= Recorded data =
┄┄┄┄┄┄┄┄┄┄

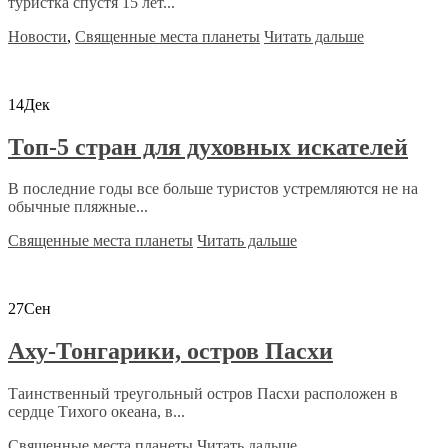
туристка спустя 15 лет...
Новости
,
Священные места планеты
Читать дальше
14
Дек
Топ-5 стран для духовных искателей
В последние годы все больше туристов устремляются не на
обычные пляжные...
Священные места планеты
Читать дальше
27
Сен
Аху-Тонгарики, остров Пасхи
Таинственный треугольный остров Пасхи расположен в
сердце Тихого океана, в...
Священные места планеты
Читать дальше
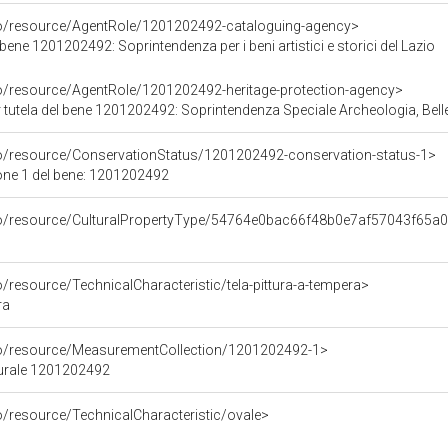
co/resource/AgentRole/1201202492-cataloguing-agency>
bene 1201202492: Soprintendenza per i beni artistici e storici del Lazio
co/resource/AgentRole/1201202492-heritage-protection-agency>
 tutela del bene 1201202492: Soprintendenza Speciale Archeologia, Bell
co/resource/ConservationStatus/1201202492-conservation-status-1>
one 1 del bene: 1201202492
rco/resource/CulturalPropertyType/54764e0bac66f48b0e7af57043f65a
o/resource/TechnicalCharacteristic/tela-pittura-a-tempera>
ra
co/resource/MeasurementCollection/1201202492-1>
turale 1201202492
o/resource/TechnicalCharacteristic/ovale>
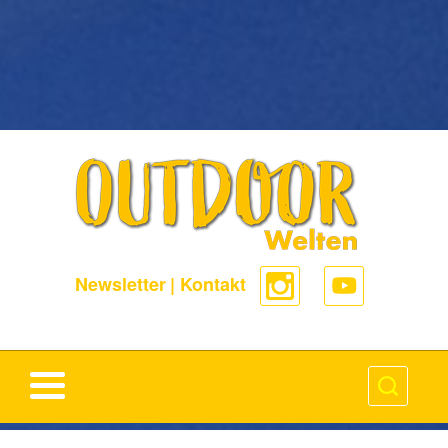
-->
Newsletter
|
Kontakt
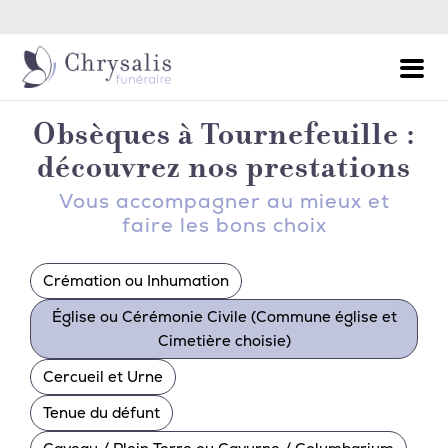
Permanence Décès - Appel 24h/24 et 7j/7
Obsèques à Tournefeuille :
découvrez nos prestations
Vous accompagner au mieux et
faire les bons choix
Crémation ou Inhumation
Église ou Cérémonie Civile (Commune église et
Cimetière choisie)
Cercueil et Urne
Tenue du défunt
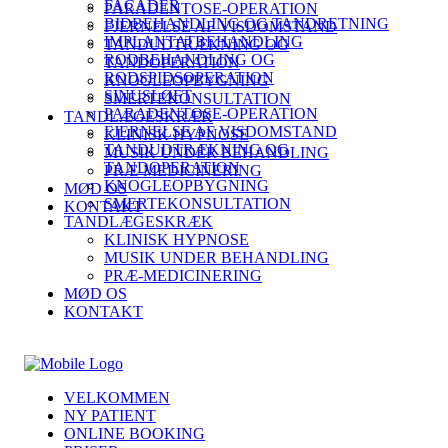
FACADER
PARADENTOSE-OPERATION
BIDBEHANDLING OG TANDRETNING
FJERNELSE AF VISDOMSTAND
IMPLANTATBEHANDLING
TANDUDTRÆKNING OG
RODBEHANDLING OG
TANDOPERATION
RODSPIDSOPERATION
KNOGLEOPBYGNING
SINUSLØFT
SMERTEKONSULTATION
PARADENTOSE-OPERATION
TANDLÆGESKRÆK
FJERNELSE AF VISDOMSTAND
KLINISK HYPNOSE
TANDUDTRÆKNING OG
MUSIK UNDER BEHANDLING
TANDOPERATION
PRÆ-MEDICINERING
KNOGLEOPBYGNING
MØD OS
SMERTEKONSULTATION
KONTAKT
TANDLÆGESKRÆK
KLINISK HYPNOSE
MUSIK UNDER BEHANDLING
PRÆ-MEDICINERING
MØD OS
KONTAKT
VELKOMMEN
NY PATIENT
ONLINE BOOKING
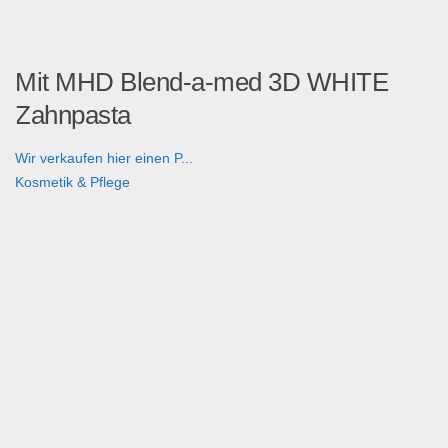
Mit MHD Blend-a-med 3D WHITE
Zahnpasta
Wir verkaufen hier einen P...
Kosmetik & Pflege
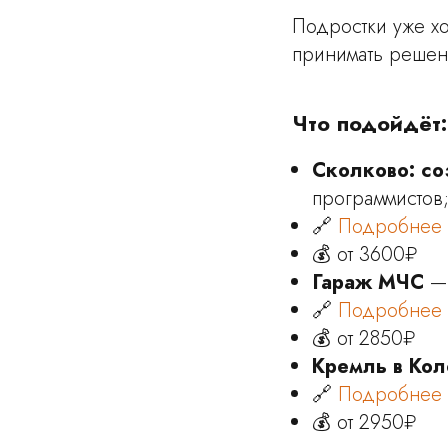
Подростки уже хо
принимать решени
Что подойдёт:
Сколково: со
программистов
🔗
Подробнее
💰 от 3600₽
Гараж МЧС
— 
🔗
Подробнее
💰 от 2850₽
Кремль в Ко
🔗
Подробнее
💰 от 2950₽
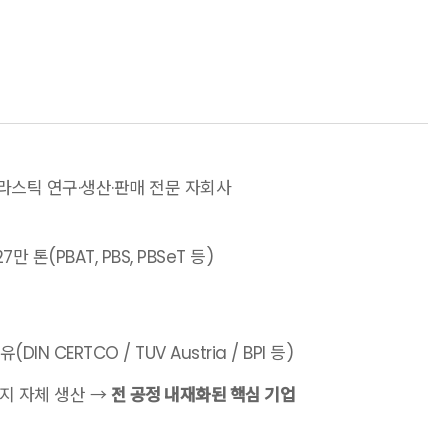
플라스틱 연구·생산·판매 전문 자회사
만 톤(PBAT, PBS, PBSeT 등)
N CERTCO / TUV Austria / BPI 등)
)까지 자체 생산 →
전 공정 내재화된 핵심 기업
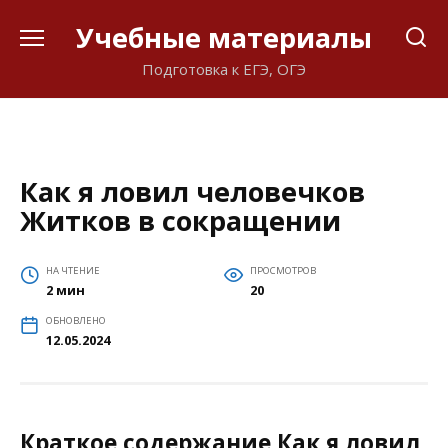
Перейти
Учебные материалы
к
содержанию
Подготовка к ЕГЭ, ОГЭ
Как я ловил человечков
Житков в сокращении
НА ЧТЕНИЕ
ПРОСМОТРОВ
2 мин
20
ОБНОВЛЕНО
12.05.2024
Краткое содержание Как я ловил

┄┄┄┄┄┄┄┄┄┄

= What to work on =
Leave out the pictures and transcribe the entries above exactly.

= Response area =
туристка спустя 15 лет...
Новости
,
Священные места планеты
Читать дальше
14
Дек
Топ-5 стран для духовных искателей
В последние годы все больше туристов устремляются не на
обычные пляжные...
Священные места планеты
Читать дальше
27
Сен
Аху-Тонгарики, остров Пасхи
Таинственный треугольный остров Пасхи расположен в
сердце Тихого океана, в...
Священные места планеты
Читать дальше
co/resource/AgentRole/1201202492-cataloguing-agency>
bene 1201202492: Soprintendenza per i beni artistici e storici del Lazio
co/resource/AgentRole/1201202492-heritage-protection-agency>
 tutela del bene 1201202492: Soprintendenza Speciale Archeologia, Bell
co/resource/ConservationStatus/1201202492-conservation-status-1>
one 1 del bene: 1201202492
rco/resource/CulturalPropertyType/54764e0bac66f48b0e7af57043f65a
o/resource/TechnicalCharacteristic/tela-pittura-a-tempera>
ra
co/resource/MeasurementCollection/1201202492-1>
turale 1201202492
o/resource/TechnicalCharacteristic/ovale>
-->
Newsletter
|
Kontakt
Permanence Décès - Appel 24h/24 et 7j/7
Obsèques à Tournefeuille :
découvrez nos prestations
Vous accompagner au mieux et
faire les bons choix
Crémation ou Inhumation
Église ou Cérémonie Civile (Commune église et
Cimetière choisie)
Cercueil et Urne
Tenue du défunt
FACADER
PARADENTOSE-OPERATION
BIDBEHANDLING OG TANDRETNING
FJERNELSE AF VISDOMSTAND
IMPLANTATBEHANDLING
TANDUDTRÆKNING OG
RODBEHANDLING OG
TANDOPERATION
RODSPIDSOPERATION
KNOGLEOPBYGNING
SINUSLØFT
SMERTEKONSULTATION
PARADENTOSE-OPERATION
TANDLÆGESKRÆK
FJERNELSE AF VISDOMSTAND
KLINISK HYPNOSE
TANDUDTRÆKNING OG
MUSIK UNDER BEHANDLING
TANDOPERATION
PRÆ-MEDICINERING
KNOGLEOPBYGNING
MØD OS
SMERTEKONSULTATION
KONTAKT
TANDLÆGESKRÆK
KLINISK HYPNOSE
MUSIK UNDER BEHANDLING
PRÆ-MEDICINERING
MØD OS
KONTAKT
VELKOMMEN
NY PATIENT
ONLINE BOOKING
Mit MHD Blend-a-med 3D WHITE
Zahnpasta
Wir verkaufen hier einen P...
Kosmetik & Pflege
Подростки уже хо
принимать решени
Что подойдёт:
Сколково: со
программистов
🔗
Подробнее
💰 от 3600₽
Гараж МЧС
— 
🔗
Подробнее
💰 от 2850₽
Кремль в Ко
🔗
Подробнее
💰 от 2950₽
플라스틱 연구·생산·판매 전문 자회사
만 톤(PBAT, PBS, PBSeT 등)
N CERTCO / TUV Austria / BPI 등)
)까지 자체 생산 →
전 공정 내재화된 핵심 기업
Перейти
Учебные материалы
к
содержанию
Подготовка к ЕГЭ, ОГЭ
Как я ловил человечков
Житков в сокращении
НА ЧТЕНИЕ
ПРОСМОТРОВ
2 мин
20
ОБНОВЛЕНО
12.05.2024
Краткое содержание Как я ловил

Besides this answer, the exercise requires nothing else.